Серафима никогда бы в жизни не подумала, что простая коленка может выразить столько изумления.
Допустимо, впрочем, что чудеса матушки-природы простирались в дали и подальше, и поглубже и пошире, и даже самое скромное колено могло передать такие эмоции, что не снилось и обезьяньей морде – но, выяснить это возможным не представилось. Один широкий взмах иссиня-черного меча – и половина крылатой оравы повалилась на землю и голову ничего не подозревавшему Адалету. Короткая схватка с половиной второй закончилась – не без помощи Масдая – тоже быстро и фатально: за тысячу лет гвардии Пожирателя Душ фехтовальному искусству можно было бы подучиться и получше.
Тоскливым взглядом проводили Олаф, Ахмет и Сенька упавшие вражеские мечи, усеивающие теперь пространство вокруг Адалета как какой-то извращенный сад камней милитариста: волшебные клинки, целые и половинки, лежали и торчали из земли под самыми невообразимыми углами – только руки протяни!
И царевна не выдержала.
Едва Масдай снизился и Иванушка, осторожно но настойчиво, принялся выкликать имя мага-хранителя, одновременно гадая, как бы привлечь его внимание, не отвлекая от поддержания сети, как ее лукоморско-лесогорское высочество перегнулась через край и, приготовившись к возможному удару или боли, вцепилась в ближайшую рукоять.
Не произошло ничего.
Тогда, чувствуя на себе жуткие, холодящие кровь взгляды безглазых лиц, она спрыгнула с ковра и выдернула из камня второй меч. Казалось, клинок светился теперь чуть тусклее, чем в руках хозяина, но что бы это могло значить, гадать она не стала. Тусклый меч лучше никакого. Но даже если его светимость была прямо пропорциональна остроте…

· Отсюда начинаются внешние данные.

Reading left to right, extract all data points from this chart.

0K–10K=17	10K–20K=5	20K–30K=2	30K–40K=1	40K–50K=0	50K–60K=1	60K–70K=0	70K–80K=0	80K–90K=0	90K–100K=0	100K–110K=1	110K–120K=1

Кажется, она знала, где неподалеку находится практически неисчерпаемый источник острых.
Похоже, такая же мысль пришла в голову не одной ей: земля содрогнулась, когда с Масдая соскочили отряг и калиф и потянулись – Олаф, правда, не без брезгливости – за трофеями. Яйцелицые за невидимой чертой обеспокоились, зашевелились, и бело-серая толпа ощетинилась по мере возможности синими клинками.[149]
– Эх, жалко, мне ничего не досталось, – рассеянно пробормотал Кириан.
– Ты можешь что-нибудь спеть и сыграть, – со шкодной ухмылкой оглянулся отряг.
– Олаф, оружие массового поражения на этой войне пока запрещено, – фыркнула Серафима.
– Не знаю, как вы, но я ради победы готов пожертвовать своим чувством прекрасного, – калиф мужественно свел брови над переносицей.
– Я ради победы готова даже подпевать, – сурово закусила губу царевна, и быстро скосила глаза на барда, но, к ее удивлению, менестрель на провокацию не поддался. Привстав на цыпочки и вытянув шею, он словно превратился в статую. Повинуясь его просьбе, Масдай медленно поднялся на пару метров, музыкант подался вперед…
Даже снизу было заметно, как расширились его глаза и отхлынула с лица краска.
– Они там!!!
Еще немного – и бард спрыгнул бы с ковра, не дожидаясь, пока тот опустится. И, не исключено, что кинулся бы на заволновавшуюся стену яйцелицых – с голыми руками.[150]